We can fit a linear regression to the data, but it won’t give us accurate uncertainty quantification in our predictions.

# fit the model
m = stan_glm(y ~ x, data=d_fit, chains=1, refresh=0)

d_test = sim_data(2000)

interv_model = predictive_interval(m, newdata=d_test, prob=0.50)

# are the points covered
covered_model = with(d_test, interv_model[, 1] <= y & y <= interv_model[, 2])

ggplot(d_test, aes(x, y, color=covered_model, group=1)) +
    geom_point(size=0.4) +
    geom_linerange(aes(ymin=interv_model[, 1],
                       ymax=interv_model[, 2]), alpha=0.4) +
    labs(color="Covered?") +
    geom_smooth(method=lm, formula=y~x, color="black")

In fact, the 50% intervals over-cover, with a coverage rate of 69.8%, since the fat tails of the error terms pulls the estimate of the residual standard deviation too high.

While a posterior predictive check could uncover this discrepancy, leading us to fit a more flexible model, we can take another approach instead. The first step is to call loo_conformal(), which computes leave-one-out cross-validation weights and residuals for use in generating more accurate predictive intervals.

m = loo_conformal(m)
#> stan_glm
#>  family:       gaussian [identity]
#>  formula:      y ~ x
#>  observations: 50
#>  predictors:   2
#> ------
#>             Median MAD_SD
#> (Intercept)  2.9    0.3  
#> x           -1.9    0.3  
#> Auxiliary parameter(s):
#>       Median MAD_SD
#> sigma 2.1    0.2   
#> ------
#> * For help interpreting the printed output see ?print.stanreg
#> * For info on the priors used see ?prior_summary.stanreg
#> (conformalbayes enabled, with estimated CI inflation factor 0.81)

The loo_conformal() returns the same fitted model, just with a thin wrapping layer that contains the leave-one-out cross-validation information.

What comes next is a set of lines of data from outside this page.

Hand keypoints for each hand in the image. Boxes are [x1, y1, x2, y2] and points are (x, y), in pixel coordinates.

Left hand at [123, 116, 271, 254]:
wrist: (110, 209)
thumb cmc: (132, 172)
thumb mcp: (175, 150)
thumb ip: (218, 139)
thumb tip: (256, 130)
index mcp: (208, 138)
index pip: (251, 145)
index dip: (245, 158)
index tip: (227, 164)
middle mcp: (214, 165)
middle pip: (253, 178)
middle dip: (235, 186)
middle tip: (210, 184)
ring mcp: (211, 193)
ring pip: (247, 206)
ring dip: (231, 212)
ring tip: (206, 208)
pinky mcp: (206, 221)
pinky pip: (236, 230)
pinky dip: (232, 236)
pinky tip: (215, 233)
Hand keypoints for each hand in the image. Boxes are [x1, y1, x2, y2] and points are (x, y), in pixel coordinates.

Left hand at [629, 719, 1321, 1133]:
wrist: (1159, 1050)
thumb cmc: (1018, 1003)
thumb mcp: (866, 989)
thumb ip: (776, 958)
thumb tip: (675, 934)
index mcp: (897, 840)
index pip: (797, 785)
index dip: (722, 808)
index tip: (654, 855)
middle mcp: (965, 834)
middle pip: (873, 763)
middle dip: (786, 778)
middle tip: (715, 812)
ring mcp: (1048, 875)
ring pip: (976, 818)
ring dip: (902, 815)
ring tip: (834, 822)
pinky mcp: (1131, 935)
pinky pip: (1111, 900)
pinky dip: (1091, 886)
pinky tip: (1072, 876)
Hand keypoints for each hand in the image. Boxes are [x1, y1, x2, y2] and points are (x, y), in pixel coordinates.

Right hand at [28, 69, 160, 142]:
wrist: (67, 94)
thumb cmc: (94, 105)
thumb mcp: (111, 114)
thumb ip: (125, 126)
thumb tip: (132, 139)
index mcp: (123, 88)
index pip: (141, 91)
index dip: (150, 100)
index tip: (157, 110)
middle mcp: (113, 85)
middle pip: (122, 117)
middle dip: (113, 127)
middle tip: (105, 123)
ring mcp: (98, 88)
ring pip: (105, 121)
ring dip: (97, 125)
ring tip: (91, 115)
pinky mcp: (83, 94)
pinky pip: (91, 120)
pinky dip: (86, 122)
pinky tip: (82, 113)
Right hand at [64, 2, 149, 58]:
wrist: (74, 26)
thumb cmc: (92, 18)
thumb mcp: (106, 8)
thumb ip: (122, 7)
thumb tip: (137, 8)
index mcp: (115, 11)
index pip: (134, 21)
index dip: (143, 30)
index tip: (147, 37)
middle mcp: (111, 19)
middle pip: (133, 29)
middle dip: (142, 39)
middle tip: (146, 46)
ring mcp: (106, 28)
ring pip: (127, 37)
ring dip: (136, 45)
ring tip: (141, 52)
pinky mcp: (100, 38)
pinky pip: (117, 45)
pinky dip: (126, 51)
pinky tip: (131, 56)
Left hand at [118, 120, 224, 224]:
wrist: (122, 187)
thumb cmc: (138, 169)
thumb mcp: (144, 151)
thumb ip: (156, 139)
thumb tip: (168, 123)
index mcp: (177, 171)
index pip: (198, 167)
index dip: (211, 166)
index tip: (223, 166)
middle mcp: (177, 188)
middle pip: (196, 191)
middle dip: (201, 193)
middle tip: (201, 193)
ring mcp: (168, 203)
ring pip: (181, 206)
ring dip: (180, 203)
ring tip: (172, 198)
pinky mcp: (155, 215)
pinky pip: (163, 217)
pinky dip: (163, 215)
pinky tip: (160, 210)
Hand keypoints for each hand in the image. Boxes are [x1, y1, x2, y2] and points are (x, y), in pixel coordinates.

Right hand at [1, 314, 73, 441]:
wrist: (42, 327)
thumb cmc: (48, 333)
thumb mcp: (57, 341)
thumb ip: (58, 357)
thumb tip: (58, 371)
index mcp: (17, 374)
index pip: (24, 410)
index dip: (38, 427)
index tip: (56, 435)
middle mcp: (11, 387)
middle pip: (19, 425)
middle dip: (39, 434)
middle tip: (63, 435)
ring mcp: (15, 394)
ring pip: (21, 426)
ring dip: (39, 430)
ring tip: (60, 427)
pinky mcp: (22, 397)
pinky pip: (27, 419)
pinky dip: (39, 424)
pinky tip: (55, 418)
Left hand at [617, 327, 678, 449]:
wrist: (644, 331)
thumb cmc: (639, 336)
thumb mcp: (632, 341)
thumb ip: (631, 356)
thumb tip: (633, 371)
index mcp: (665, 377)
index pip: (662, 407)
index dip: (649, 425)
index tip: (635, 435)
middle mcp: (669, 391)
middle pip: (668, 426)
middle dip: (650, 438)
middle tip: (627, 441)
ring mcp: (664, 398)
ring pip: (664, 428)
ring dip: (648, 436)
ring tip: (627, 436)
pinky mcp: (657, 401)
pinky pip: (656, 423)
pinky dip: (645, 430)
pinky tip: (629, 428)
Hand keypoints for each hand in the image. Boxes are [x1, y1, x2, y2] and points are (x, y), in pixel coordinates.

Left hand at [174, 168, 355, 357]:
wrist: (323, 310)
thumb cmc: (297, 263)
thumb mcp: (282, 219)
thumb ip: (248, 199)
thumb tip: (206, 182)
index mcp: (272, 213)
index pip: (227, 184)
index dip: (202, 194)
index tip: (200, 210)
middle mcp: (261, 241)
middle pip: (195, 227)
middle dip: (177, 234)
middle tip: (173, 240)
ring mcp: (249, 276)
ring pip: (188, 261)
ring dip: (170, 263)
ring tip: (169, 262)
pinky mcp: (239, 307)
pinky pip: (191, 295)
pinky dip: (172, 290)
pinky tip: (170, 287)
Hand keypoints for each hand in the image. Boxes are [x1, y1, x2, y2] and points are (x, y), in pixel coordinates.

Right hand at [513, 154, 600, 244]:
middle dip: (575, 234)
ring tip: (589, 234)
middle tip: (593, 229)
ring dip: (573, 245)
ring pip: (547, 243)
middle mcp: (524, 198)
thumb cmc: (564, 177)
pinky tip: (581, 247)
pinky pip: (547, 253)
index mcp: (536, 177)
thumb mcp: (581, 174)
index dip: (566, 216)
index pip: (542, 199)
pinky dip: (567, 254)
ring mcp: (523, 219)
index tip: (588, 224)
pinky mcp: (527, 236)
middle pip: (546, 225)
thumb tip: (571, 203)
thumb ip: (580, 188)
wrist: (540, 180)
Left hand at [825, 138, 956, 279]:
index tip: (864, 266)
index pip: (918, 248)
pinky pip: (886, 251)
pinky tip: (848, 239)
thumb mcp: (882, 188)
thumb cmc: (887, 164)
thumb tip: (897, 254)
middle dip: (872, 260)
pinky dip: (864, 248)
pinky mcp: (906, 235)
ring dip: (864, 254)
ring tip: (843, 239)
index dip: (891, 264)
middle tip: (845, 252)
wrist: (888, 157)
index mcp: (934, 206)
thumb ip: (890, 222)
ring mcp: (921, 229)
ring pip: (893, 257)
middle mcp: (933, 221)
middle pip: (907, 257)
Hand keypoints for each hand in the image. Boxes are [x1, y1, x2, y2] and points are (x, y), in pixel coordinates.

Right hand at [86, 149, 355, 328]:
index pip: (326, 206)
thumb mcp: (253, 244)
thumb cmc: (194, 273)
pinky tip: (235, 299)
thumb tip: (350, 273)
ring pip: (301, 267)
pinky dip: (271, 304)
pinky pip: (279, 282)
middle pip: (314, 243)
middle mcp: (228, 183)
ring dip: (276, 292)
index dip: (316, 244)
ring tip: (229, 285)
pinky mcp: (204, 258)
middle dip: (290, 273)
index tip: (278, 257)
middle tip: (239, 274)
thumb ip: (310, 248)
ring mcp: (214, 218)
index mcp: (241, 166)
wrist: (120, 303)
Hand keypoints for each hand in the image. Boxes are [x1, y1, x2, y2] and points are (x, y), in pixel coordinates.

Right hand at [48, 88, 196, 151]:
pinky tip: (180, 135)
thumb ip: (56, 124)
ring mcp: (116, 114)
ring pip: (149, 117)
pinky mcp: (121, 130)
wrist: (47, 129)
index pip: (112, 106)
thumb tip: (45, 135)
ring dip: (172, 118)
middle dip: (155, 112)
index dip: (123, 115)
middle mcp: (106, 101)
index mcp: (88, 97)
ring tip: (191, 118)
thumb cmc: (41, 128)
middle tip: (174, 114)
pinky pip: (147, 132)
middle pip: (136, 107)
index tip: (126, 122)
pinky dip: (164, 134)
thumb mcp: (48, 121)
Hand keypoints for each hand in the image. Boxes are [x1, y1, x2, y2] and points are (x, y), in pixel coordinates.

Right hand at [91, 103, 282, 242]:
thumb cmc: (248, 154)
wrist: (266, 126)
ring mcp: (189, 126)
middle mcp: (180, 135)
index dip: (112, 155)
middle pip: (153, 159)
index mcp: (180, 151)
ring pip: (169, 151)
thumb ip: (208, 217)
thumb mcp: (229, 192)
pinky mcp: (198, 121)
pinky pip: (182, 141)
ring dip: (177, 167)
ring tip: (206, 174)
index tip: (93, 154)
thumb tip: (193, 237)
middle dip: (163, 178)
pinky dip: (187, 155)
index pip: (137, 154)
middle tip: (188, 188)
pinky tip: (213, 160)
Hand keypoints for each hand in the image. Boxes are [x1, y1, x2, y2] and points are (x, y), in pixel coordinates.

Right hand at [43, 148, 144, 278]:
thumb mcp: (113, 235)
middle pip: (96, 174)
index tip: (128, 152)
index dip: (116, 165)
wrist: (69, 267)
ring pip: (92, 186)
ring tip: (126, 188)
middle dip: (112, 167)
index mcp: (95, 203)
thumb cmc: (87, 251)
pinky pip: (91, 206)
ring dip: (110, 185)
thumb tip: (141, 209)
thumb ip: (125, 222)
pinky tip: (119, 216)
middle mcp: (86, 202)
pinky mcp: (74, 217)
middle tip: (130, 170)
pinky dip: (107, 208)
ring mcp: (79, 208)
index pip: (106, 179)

You can see at the bottom of the output that conformalbayes estimates that correctly-sized predictive intervals are only 81% of the size of the model-based predictive intervals.

To actually generate predictive intervals, we use predictive_interval(), just like normal:

interv_jack = predictive_interval(m, newdata=d_test, prob=0.50)

# are the points covered
covered_jack = with(d_test, interv_jack[, 1] <= y & y <= interv_jack[, 2])

ggplot(d_test, aes(x, y, color=covered_jack, group=1)) +
    geom_point(size=0.4) +
    geom_linerange(aes(ymin=interv_jack[, 1],
                       ymax=interv_jack[, 2]), alpha=0.4) +
    labs(color="Covered?") +
    geom_smooth(method=lm, formula=y~x, color="black")

Indeed, the coverage rate for these jackknife conformal intervals is 49.2%, as we would expect.

The conformal version of predictive_interval() does contain two extra options: plus and local. When plus=TRUE, the function will generate jackknife+ intervals, which have a theoretical coverage guarantee. These can be computationally intensive, so by default they are only generated when the number of fit and prediction data points is less than 500. In practice, non-plus jackknife intervals generally perform just as well as jackknife+ intervals. When local=TRUE (the default), the function will generate intervals whose widths are proportional to the underlying model-based predictive intervals. So if your model accounts for heteroskedasticity, or produces narrow intervals in areas of covariate space with many observations (like a linear model), local=TRUE will produce more sensible intervals. The overall conformal performance guarantees are unaffected.


Barber, R. F., Candes, E. J., Ramdas, A., & Tibshirani, R. J. (2021). Predictive inference with the jackknife+. The Annals of Statistics, 49(1), 486-507.

Lei, J., G’Sell, M., Rinaldo, A., Tibshirani, R. J., & Wasserman, L. (2018). Distribution-free predictive inference for regression. Journal of the American Statistical Association, 113(523), 1094-1111.